Un carabiniere addetto alla sicurezza dell'ambasciata italiana nello Yemen è stato rapito ieri a Sana'a, la capitale dell'instabile paese della penisola arabica. Fonti autorevoli de Il Giornale spiegano che «era in borghese, fuori servizio e si trovava in un esercizio commerciale per comprare una scheda telefonica». Il carabiniere fa parte del 13° reggimento Friuli-Venezia Giulia con base a Gorizia. Il sequestro è avvenuto nei pressi dell'ambasciata italiana, che si trova ad Hadda, la zona elegante a sud ovest del centro.
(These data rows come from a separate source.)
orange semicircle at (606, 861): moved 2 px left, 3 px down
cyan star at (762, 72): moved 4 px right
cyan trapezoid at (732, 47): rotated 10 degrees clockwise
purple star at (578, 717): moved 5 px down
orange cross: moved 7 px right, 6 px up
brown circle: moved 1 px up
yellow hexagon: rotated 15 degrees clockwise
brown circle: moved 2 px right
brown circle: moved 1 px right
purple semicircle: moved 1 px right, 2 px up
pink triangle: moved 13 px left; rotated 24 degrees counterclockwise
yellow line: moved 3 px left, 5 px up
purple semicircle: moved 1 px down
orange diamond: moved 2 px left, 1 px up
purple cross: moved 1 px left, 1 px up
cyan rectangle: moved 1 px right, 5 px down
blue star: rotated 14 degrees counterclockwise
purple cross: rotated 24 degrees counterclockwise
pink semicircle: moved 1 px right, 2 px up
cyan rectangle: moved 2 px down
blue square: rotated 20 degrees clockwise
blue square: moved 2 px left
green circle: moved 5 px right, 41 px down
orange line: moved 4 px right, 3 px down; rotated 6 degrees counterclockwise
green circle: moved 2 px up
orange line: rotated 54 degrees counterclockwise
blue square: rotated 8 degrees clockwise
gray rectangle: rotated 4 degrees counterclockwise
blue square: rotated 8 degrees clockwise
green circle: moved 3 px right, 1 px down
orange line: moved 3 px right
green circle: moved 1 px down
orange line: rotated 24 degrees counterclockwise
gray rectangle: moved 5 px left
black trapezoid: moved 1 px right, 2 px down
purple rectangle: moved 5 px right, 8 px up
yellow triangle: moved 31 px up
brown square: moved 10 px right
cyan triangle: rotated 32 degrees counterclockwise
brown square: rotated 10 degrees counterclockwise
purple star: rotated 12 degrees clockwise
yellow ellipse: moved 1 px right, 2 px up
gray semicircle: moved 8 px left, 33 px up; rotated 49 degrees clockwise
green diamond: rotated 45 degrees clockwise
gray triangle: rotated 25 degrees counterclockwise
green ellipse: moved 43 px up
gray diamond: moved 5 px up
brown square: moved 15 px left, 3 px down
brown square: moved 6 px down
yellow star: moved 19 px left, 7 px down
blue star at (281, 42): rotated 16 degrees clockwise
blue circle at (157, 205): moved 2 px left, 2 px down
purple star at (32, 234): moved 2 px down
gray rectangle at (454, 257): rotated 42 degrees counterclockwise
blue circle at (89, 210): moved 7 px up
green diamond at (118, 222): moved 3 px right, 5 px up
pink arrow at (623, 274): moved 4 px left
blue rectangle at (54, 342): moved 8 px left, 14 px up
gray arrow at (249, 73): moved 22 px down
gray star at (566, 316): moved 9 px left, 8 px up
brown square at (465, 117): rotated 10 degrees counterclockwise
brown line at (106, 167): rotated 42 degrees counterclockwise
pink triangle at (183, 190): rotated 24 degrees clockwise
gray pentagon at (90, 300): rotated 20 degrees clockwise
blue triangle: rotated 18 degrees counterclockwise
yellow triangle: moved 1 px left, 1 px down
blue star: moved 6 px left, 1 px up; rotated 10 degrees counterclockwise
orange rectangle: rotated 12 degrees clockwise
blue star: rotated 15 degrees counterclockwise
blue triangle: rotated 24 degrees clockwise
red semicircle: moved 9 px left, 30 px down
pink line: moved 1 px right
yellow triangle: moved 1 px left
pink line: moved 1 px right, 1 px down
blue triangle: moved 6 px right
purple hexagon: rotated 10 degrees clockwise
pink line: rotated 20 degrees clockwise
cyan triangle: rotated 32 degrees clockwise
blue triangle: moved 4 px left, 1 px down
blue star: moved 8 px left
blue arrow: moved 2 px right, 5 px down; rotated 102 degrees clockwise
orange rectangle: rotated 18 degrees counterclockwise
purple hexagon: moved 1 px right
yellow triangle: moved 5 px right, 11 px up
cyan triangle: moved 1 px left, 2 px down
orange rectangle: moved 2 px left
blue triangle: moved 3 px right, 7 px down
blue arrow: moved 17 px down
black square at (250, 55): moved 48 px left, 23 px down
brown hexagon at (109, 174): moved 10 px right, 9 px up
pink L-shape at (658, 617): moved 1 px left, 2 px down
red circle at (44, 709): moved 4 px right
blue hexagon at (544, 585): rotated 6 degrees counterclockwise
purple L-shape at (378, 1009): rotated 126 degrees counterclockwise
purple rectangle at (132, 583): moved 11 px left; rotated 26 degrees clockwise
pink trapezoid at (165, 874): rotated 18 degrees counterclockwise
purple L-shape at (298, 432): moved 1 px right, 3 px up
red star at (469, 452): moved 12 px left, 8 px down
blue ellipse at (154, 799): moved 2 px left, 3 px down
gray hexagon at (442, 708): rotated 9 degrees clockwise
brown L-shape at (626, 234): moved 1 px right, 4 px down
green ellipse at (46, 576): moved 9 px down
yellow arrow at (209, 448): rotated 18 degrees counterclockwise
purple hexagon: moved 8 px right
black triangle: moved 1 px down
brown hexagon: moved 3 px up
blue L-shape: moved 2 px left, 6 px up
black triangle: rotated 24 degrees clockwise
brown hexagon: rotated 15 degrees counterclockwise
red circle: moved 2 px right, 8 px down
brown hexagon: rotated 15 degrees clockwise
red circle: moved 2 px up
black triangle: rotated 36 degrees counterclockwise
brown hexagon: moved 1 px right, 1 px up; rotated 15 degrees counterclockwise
La nostra rappresentanza diplomatica ha riaperto da pochi mesi, dopo la ventata di primavera araba sfociata in sanguinosi disordini nella capitale. In febbraio è uscito di scena il presidente Ali Abdullah Saleh, padre-padrone del paese da 33 anni.
Il carabiniere sequestrato era responsabile della sicurezza dell'ambasciatore, ma non va confuso con il capocentro dei servizi segreti. La dinamica del rapimento non fa pensare ad una pista terroristica. Arhab Al-Sarhi, presidente dell'Associazione italo-yemenita, ha dichiarato al sito del Corriere della sera: «Escludo che Alessandro (il nome del carabiniere rapito, nda) corra pericolo di vita, i rapitori si faranno sentire nel giro di poche ore per utilizzare il sequestrato come merce di scambio. Non si tratta di un atto terroristico». In pratica sarebbe il classico rapimento yemenita organizzato da un clan familiare o tribale che prende in ostaggio un occidentale per ottenere qualcosa dal governo locale. In passato, quando lo Yemen era una meta turistica, sono stati decine gli italiani rapiti con questo obiettivo.
Una fonte anonima delle autorità yemenita ha dichiarato che il carabiniere «si trovava nei pressi della rappresentanza diplomatica quando è arrivato un commando a bordo di un'auto e lo ha trascinato via con la forza». La Farnesina ha rimandato subito a Sana'a l'ambasciatore Alessandro Fallavollita, che non si trovava nel paese.
Il rapimento è avvenuto in una giornata caotica per la capitale. Un centinaio di uomini armati appartenenti ad una tribù fedele all'ex presidente Saleh ha occupato il ministero dell'Interno. Il clan si è piazzato sul tetto e ha temporaneamente trattenuto alcuni funzionari per far pressione sul governo. Alla tribù era stato promesso un arruolamento dei suoi membri nella polizia dopo che avevano combattuto a fianco delle truppe governative contro le formazioni di Al Qaida nel sud. Però lo stesso clan era stato utilizzato da Saleh per reprimere al rivolta che lo ha costretto alle dimissioni. In febbraio al suo posto è stato nominato il vice, Abd-Rabbu Mansour Hadi, uomo degli americani che sta cercando di riformare le forze di sicurezza.
Il ministero dell'Interno si trova 8 chilometri e mezzo a nord dell'area dell'ambasciata italiana, dove è stato rapito il carabiniere. Difficile che si tratti dello stesso clan.
La pista più inquietante, ma meno probabile è quella di Al Qaida molto forte nello Yemen meridionale. Il 22 luglio era scattato nella capitale un allarme terrorismo per la segnalazione di possibili attacchi suicidi. L'ultimo kamikaze si è fatto saltare in aria proprio questo mese, all'ingresso di una scuola di polizia nella capitale, uccidendo 8 cadetti.
Al Qaida nello Yemen ha in ostaggio il diplomatico saudita Abdullah al-Khaledi, rapito ad Aden, la «capitale» del sud, dove ricopriva il ruolo di vice console. Ryhad ha già rilasciato cinque donne richieste dai terroristi, ma i sequestratori ne vogliono altre sette.
Nell'antico regno della regina di Saba si sono registrati circa 200 rapimenti di occidentali in 15 anni, in gran parte come arma di ricatto delle tribù. Nelle mani dei clan sciiti del nord, spalleggiati dall'Iran, c'è una donna svizzera sequestrata in marzo.